Ketchikan’s City Council is set to discuss disbanding its emergency operations center — or EOC — which coordinates the local response to the COVID-19 pandemic.

At the council’s May 6 meeting, Council Members Abby Bradberry and Riley Gass questioned the ongoing need for the EOC. Council Member Judy Zenge asked that the council discuss it at its next meeting, set for Thursday.

But in the two weeks since, community spread and test positivity have set new records in Ketchikan. The EOC raised its pandemic risk metric to its highest level amid what it’s calling the community’s worst outbreak to date, prompting some businesses to close their doors and leading organizers to cancel or scale back community events. The community’s first scheduled cruise ship since 2019 skipped a stop in Ketchikan because of the outbreak.
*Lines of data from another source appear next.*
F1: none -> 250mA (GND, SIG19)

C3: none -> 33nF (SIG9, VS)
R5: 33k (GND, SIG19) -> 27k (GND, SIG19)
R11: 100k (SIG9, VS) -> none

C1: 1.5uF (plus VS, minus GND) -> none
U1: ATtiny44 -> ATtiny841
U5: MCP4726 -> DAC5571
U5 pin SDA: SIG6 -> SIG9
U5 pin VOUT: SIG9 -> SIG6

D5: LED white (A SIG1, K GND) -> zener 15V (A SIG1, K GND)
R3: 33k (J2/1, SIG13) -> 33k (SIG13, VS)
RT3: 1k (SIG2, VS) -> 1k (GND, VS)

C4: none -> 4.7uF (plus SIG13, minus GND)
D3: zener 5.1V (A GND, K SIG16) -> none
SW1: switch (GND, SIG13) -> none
Ketchikan’s emergency manager, Abner Hoage — part of the two-person team that leads the EOC — says that whenever the community’s emergency response system is activated, the end goal is to demobilize it as soon as it’s safe to do so.
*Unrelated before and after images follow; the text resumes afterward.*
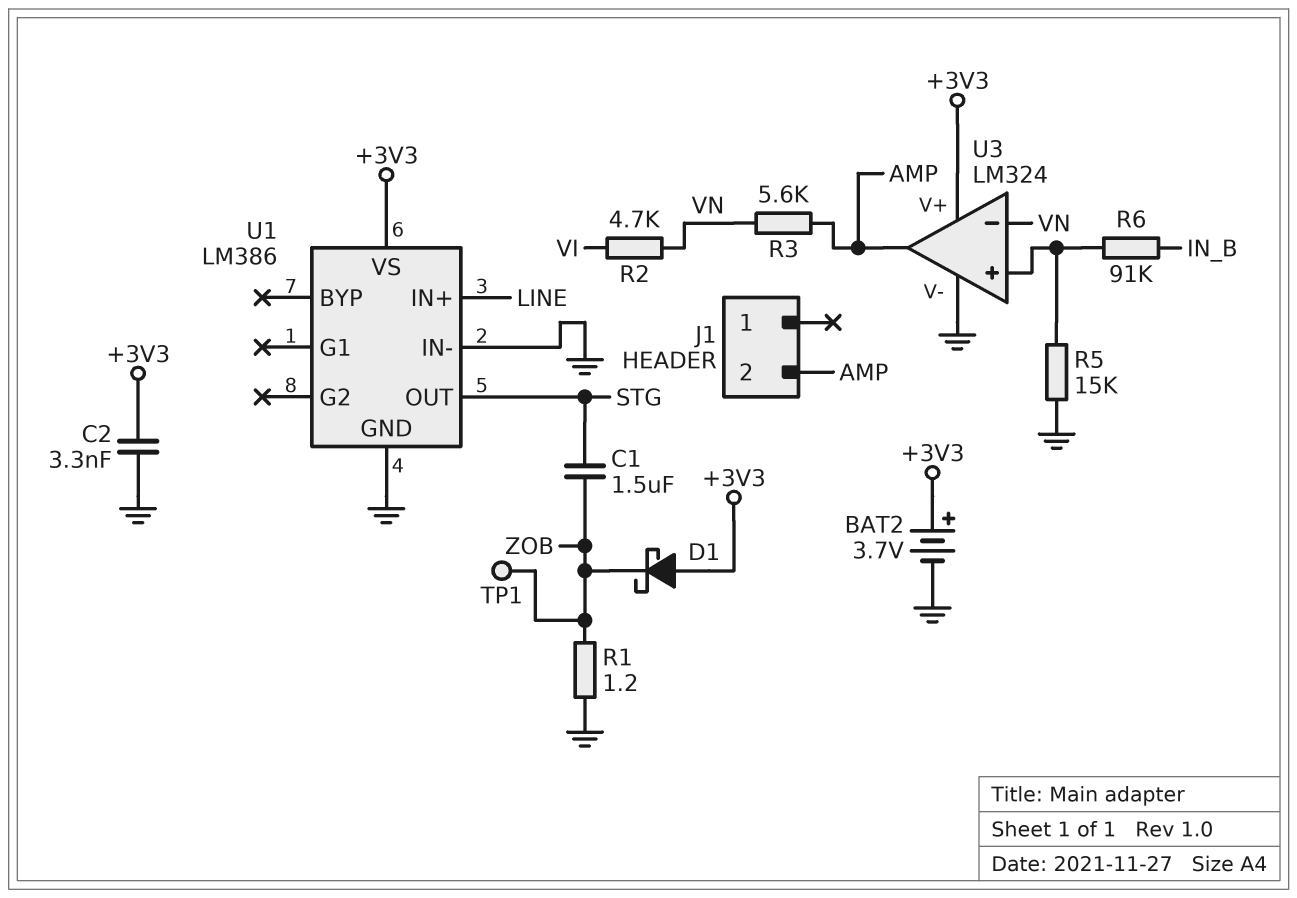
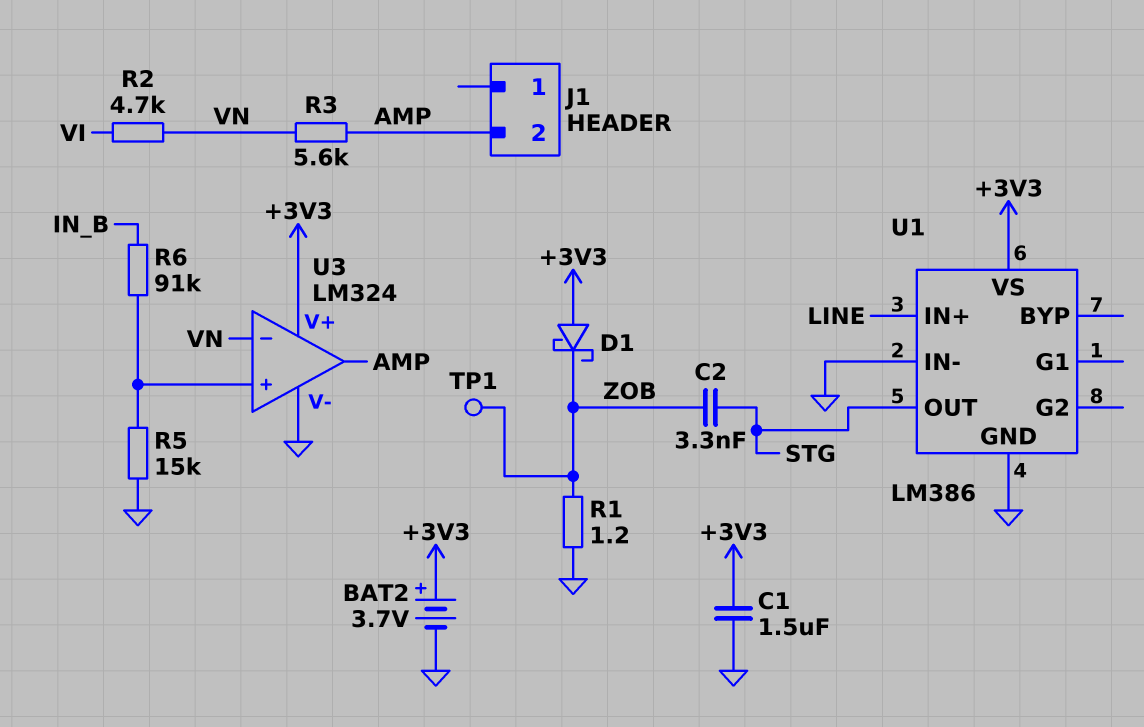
C1: 1.5uF (STG, ZOB) -> 1.5uF (+3V3, GND)
C2: 3.3nF (+3V3, GND) -> 3.3nF (STG, ZOB)

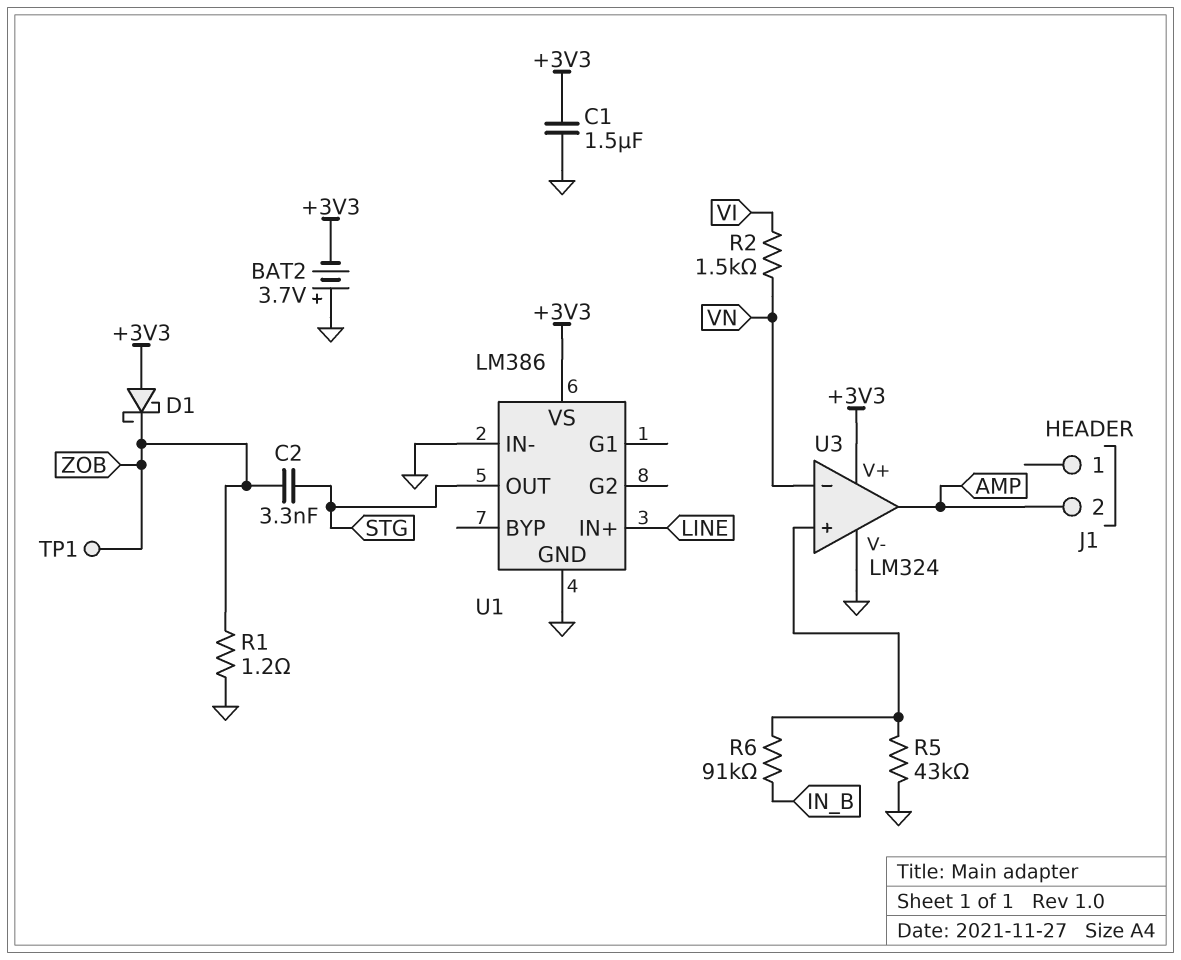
BAT2: 3.7V (plus +3V3, minus GND) -> 3.7V (plus GND, minus +3V3)
R2: 4.7k (VI, VN) -> 1.5k (VI, VN)
R3: 5.6k (AMP, VN) -> none
R5: 15k (GND, U3/in+) -> 43k (GND, U3/in+)

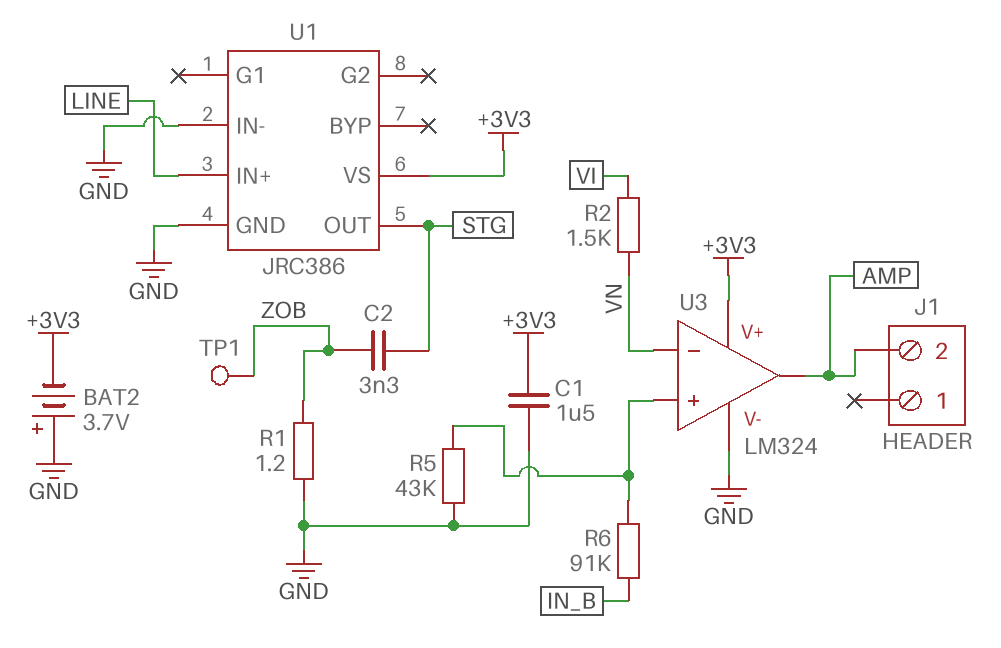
D1: schottky (A +3V3, K ZOB) -> none
U1: LM386 -> JRC386

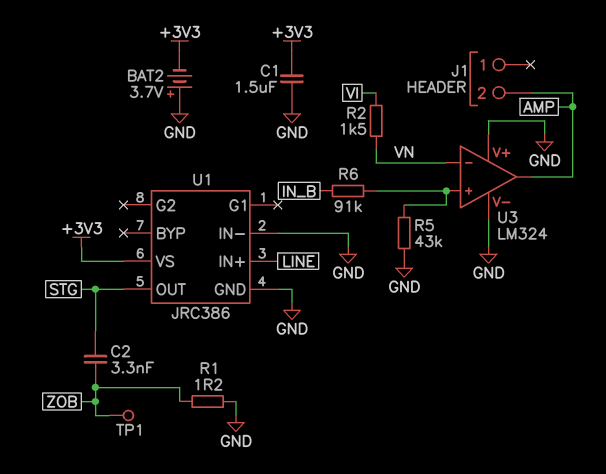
U3 pin V+: +3V3 -> GND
“I’m as ready probably as anyone for the EOC to stand down and for COVID to be over. But on the other hand, we want to make sure that we’re providing what the community needs, in order to get through this without significant damages from it, you know, whether that be death or hospital system or economic — all those things play into decisions that we make,” Hoage told KRBD Tuesday.

The EOC coordinates local officials across the Ketchikan Gateway Borough. Over the past 15 months, it has stockpiled and distributed supplies of personal protective equipment and testing kits, developed safety protocols, encouraged vaccinations and, has been a clearinghouse for COVID-19 information.

Ketchikan’s assistant city manager points out that ending the community’s emergency declaration could also hamper the community’s ability to seek federal money for some pandemic control measures, like the publicly-run drive-up testing site in downtown Ketchikan.

In a memo, Hoage called a discussion of demobilizing the EOC amidst the recent spike, “a little strange.” But he says he’s open to a conversation about what milestones the community should reach before the EOC disbands.

Ketchikan’s City Council is set to meet at 7 p.m. Thursday. The city council is meeting via videoconference in light of the increased pandemic risk. . It’s broadcast on local cable channels and live-streamed at the city’s website. Members of the public can weigh in by calling 228-5658 prior to the meeting. Written comments can also be emailed to the clerk’s office at

Correction: An earlier version of this story stated the city’s emergency declaration gives the community’s emergency operations center its authority. The city says the EOC is able to operate without an active emergency declaration.